The IFO business index fell to 106.9 from 109.9 in April, only slightly above its recent low in October 2011 of 106.5. This was worse than the consensus expectations, which fell to 100.9 from 102.7, while the assessment of the current situation dropped to 113.3 from 117.5 in April.
The IFO index is a monthly economic report, it surveys over 7,000 companies in Germany to obtain their opinion of the current business situation and asks them to quantify their response by selecting good, satisfactory, or poor and provide their expectations for the future business climate using the same criteria. The index measures the changes in business confidence and is an early indicator for economic development in Germany. It shows whether business spending and capital investment is likely to increase or decrease.

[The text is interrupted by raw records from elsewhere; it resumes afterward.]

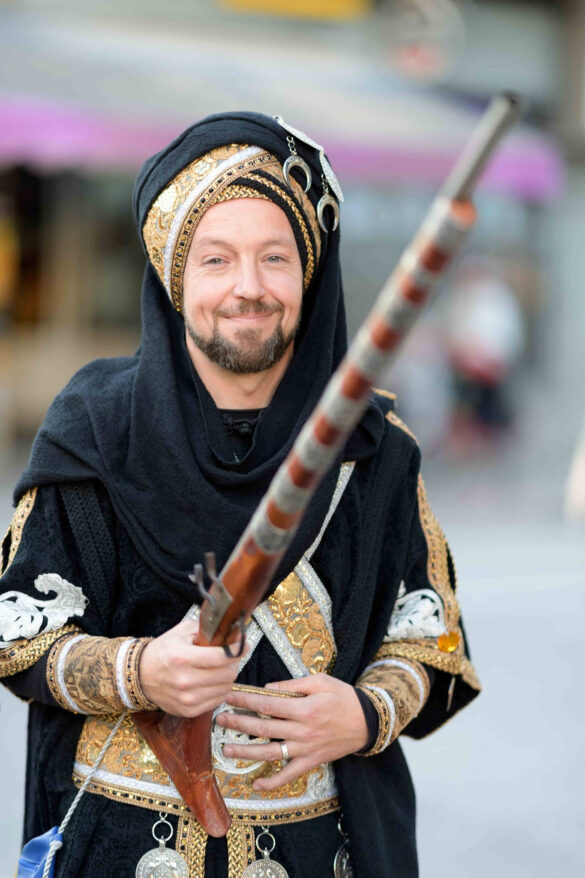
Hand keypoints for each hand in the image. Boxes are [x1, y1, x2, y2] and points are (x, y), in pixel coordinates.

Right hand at [139, 618, 245, 716]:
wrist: (141, 676)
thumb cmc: (163, 651)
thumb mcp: (181, 632)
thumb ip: (206, 629)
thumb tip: (230, 630)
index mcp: (183, 658)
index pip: (222, 657)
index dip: (237, 650)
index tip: (243, 645)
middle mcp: (185, 680)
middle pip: (228, 674)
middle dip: (232, 663)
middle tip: (228, 658)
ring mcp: (187, 698)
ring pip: (226, 688)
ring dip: (226, 678)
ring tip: (217, 670)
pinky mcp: (188, 711)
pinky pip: (218, 700)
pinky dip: (219, 690)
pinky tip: (210, 682)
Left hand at [217, 674, 368, 791]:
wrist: (367, 721)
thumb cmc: (343, 697)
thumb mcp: (320, 681)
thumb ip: (293, 685)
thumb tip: (267, 689)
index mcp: (304, 708)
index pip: (267, 704)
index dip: (245, 700)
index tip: (228, 696)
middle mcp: (302, 731)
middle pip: (264, 728)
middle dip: (239, 724)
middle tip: (220, 720)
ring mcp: (306, 749)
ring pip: (271, 753)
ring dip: (246, 753)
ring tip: (226, 750)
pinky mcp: (311, 762)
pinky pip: (288, 775)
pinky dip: (272, 783)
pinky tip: (256, 784)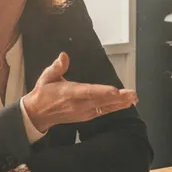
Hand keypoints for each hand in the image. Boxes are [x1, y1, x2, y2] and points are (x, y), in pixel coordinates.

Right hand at [22, 52, 137, 133]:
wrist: (38, 114)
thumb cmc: (44, 94)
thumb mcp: (46, 77)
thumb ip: (56, 67)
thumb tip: (63, 56)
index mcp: (69, 93)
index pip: (87, 92)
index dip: (102, 92)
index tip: (114, 91)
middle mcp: (78, 104)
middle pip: (100, 100)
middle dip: (118, 98)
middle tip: (132, 94)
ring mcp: (83, 111)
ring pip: (104, 107)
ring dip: (120, 103)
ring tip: (133, 98)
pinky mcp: (86, 116)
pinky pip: (102, 111)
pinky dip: (114, 108)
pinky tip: (125, 104)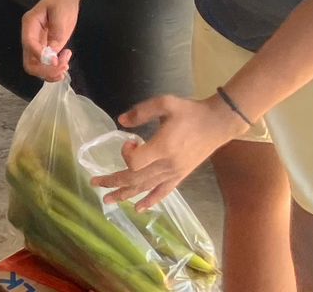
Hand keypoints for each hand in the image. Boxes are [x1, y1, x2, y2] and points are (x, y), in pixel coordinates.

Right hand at [21, 0, 76, 80]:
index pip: (29, 45)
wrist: (64, 0)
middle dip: (45, 70)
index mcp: (29, 25)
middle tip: (63, 67)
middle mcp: (30, 38)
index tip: (57, 61)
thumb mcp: (60, 13)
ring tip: (66, 64)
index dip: (41, 56)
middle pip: (29, 62)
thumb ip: (56, 33)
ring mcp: (37, 46)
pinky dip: (54, 71)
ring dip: (51, 73)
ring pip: (36, 68)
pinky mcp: (45, 50)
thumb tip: (53, 54)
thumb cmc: (61, 2)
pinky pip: (45, 66)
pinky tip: (65, 63)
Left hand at [92, 95, 245, 209]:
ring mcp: (174, 173)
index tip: (129, 141)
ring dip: (125, 194)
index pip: (136, 162)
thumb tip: (121, 121)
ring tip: (108, 200)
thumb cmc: (190, 112)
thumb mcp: (165, 103)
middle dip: (113, 182)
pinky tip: (139, 208)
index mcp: (163, 148)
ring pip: (145, 188)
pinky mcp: (180, 176)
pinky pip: (163, 192)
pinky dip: (150, 201)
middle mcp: (167, 165)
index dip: (126, 153)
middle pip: (135, 179)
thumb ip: (141, 111)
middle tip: (95, 183)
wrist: (217, 123)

The business climate in wholesale fell from 12.7 to 8.0 and plummeted in retail from 10.7 to -3.6. Construction firms also reported a weaker business climate (-5.1 after -3.9), but assessed the current situation more positively. In the manufacturing sector, the business climate deteriorated significantly from 15.4 to 10.6, primarily due to a much poorer assessment of the current business situation, according to IFO.
Analysts at Barclays said that data indicates continuing robust domestic demand but weak investment and foreign demand,
“likely reflecting the renewed intensification of the euro area sovereign debt crisis and the ongoing recession in several euro area member states.”